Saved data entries
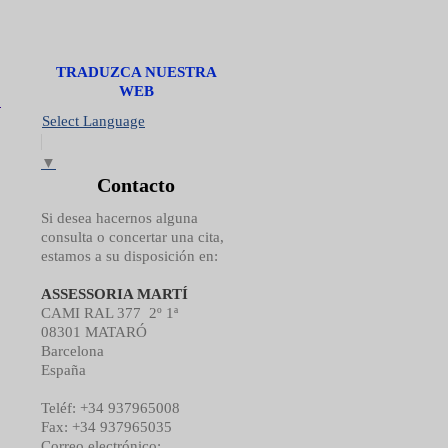
TRADUZCA NUESTRA
WEB
Select Language
▼
Contacto
Si desea hacernos alguna
consulta o concertar una cita,
estamos a su disposición en:
ASSESSORIA MARTÍ
CAMI RAL 377 2º 1ª
08301 MATARÓ
Barcelona
España
Teléf: +34 937965008
Fax: +34 937965035
Correo electrónico:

● Exercise directions
Please express the lines of text in the rows above as a JSON list of strings, one string per line, leaving out blank lines. Keep the pictures out of the answer.

● Result
[
  "TRADUZCA NUESTRA",
  "WEB",
  "Select Language",
  "▼",
  "Contacto",
  "Si desea hacernos alguna",
  "consulta o concertar una cita,",
  "estamos a su disposición en:",
  "ASSESSORIA MARTÍ",
  "CAMI RAL 377 2º 1ª",
  "08301 MATARÓ",
  "Barcelona",
  "España",
  "Teléf: +34 937965008",
  "Fax: +34 937965035",
  "Correo electrónico:"
]